● ACTIONS TO TAKE:
**a)** According to the blog excerpt, which band is Ali Azmat from?
**b)** In the blog excerpt, change "chaos" to "madness" and give everything from "Don't let your" down to "live the NOW.".

● SELECTED TEXT:
----
I know now that the upcoming turn of life for me will also mean seeing my parents age and one day leave us too. That's not a stage I look forward to, at all. I do wish I had learned sooner to live in the present, to be content with whatever stage I'm at now. I don't regret how I lived, but I do think I would've been happier living in the present rather than the future. Even without things checked off on my list, life was still always amazing. We forget that when we're so forward focused.  I would've held those tiny babies longer, I would've been more carefree in college. I could have been more present in the conversations and relationships I had rather than unfocused and detached. Still, I do remind myself not to get depressive reflecting on the past, but I say all this to hopefully spark something in you my reader. This past year has been so great, and only so because I changed my focus. I prioritized the now. I made that shift that said I will be mindfully present here right now and nowhere else. It changes everything. Your relationships, your experiences. I hope reading this makes you reflect on whatever stage of life you're in right now and reminds you to be as present as you possibly can be.

Don't let your mind fly off into what else you should be doing or where else you need to be going. Life may be crazy, but life will always be crazy. It will always be awesome too. The chaos of today will be tomorrow's memories.  The things you're so hopelessly praying for today WILL be a reality and you won't even realize how easily that happen. Be as you are and be it confidently, happily and gratefully. Now you might ask HOW to do this shift? That'll have to wait for another post. Because I have to go live the NOW. 

Sunday, April 27, 2014

Discipline

Due to a  perk of SAHMhood, I have began watching a Pakistani talk show, which on a particular day had a well-known guest, Ali Azmat from the band Junoon. I've grown up listening to his music, but honestly I was never a fan because I always found him to be too much of a "typical rockstar"; rebellious and nonconformist. But his interview that day was interesting to me and it stood out, because he began talking about parenthood.

He spoke on how becoming a father has really influenced and changed him. He has had this image for years of being the tough guy affected by his fame and fortune, but here he was talking enthusiastically about making ponytails in his daughter's hair and spending the day with his little angel. He wants to spoil her, but simultaneously also teach her the value of things, making her a consciously aware citizen of the world. This isn't something very new, I think we have all seen how having kids can transform people. Or maybe it's just something that comes with age and maturity; a sense of awareness and appreciation. He went on to talk about his own parents and how as a typical guy, especially a Pakistani one, growing up his mom was always smothering him with love and food, which he never appreciated it until he went abroad to live on his own. As he grew up, he gained tons of fame and fortune but came back home to them and took care of his parents until they passed away. I know it's another cliché example, but clichés always hold some truth to them. It was nice to see this side of him.
----
(Saved entries)
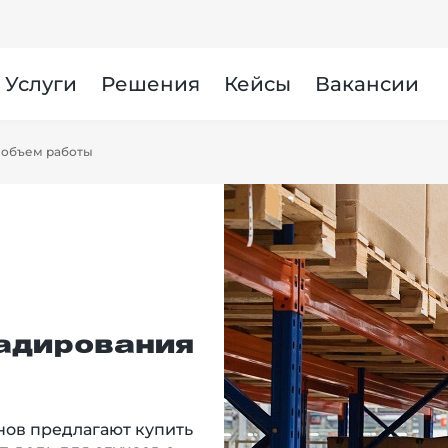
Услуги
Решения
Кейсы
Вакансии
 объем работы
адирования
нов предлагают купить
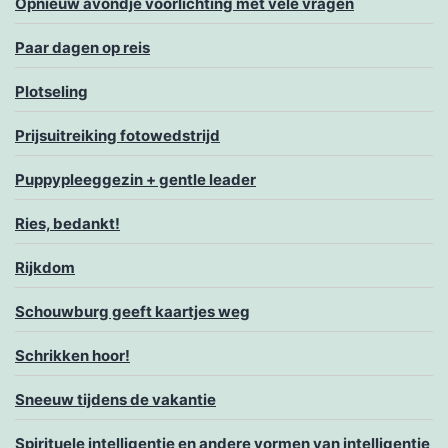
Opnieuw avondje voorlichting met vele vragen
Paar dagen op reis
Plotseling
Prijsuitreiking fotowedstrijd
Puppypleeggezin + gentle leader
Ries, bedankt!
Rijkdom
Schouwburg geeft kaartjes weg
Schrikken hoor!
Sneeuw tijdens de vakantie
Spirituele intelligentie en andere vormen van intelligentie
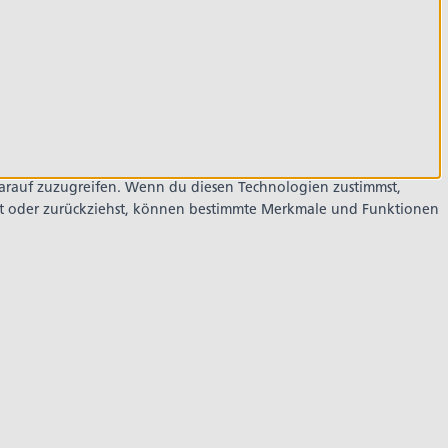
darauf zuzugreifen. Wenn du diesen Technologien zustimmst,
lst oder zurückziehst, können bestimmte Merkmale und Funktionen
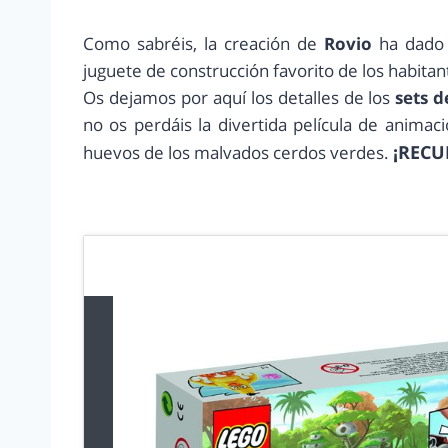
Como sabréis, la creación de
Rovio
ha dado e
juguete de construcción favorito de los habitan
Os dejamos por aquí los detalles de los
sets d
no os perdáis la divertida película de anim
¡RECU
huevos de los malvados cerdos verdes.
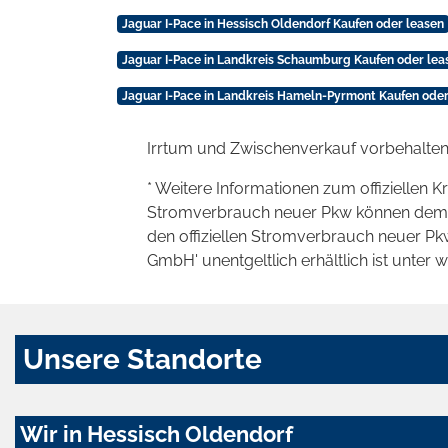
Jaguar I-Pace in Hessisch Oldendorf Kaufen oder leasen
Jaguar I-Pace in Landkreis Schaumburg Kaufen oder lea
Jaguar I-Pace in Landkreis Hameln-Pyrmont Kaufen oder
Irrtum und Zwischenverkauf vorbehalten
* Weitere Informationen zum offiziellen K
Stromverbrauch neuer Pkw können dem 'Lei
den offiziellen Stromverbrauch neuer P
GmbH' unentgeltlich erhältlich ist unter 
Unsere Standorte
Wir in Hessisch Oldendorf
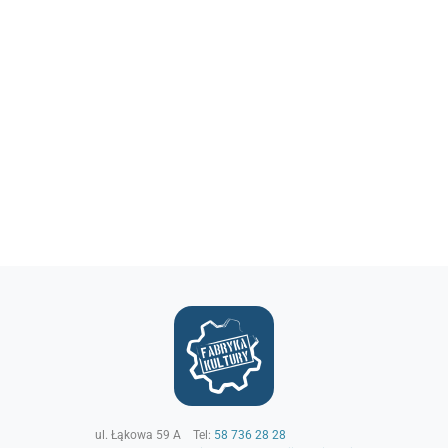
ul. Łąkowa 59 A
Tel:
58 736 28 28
----
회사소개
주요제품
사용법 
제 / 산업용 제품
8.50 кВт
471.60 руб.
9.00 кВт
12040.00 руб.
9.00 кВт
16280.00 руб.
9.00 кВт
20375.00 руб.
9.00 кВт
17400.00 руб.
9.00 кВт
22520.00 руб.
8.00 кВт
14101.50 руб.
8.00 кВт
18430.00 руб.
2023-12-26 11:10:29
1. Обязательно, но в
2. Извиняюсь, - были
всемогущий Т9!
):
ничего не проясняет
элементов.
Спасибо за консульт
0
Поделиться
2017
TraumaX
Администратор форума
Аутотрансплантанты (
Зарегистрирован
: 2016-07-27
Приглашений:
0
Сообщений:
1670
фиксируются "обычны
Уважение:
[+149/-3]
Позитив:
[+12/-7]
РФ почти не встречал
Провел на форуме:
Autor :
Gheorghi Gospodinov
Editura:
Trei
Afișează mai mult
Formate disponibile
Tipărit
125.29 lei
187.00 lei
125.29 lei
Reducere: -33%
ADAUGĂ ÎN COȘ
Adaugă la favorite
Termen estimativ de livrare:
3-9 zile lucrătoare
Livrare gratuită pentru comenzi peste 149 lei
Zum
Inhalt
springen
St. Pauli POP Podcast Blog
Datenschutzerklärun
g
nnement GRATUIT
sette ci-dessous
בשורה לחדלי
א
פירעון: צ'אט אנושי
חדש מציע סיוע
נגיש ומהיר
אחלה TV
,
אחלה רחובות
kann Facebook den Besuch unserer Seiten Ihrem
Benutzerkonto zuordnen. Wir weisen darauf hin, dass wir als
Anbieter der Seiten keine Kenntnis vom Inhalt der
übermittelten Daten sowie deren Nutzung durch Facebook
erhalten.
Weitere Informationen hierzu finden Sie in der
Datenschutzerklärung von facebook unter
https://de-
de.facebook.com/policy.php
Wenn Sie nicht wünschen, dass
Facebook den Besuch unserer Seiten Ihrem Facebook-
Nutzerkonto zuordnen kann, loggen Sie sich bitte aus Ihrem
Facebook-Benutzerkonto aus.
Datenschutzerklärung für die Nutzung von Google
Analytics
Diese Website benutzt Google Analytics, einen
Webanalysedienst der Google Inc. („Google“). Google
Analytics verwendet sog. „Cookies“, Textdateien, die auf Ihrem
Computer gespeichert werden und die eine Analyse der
----
● ANSWERS IN ORDER:
**a)** Junoon

**b)**
Don't let your mind fly off into what else you should be doing or where else you need to be going. Life may be crazy, but life will always be crazy. It will always be awesome too. The madness of today will be tomorrow's memories.  The things you're so hopelessly praying for today WILL be a reality and you won't even realize how easily that happen. Be as you are and be it confidently, happily and gratefully. Now you might ask HOW to do this shift? That'll have to wait for another post. Because I have to go live the NOW.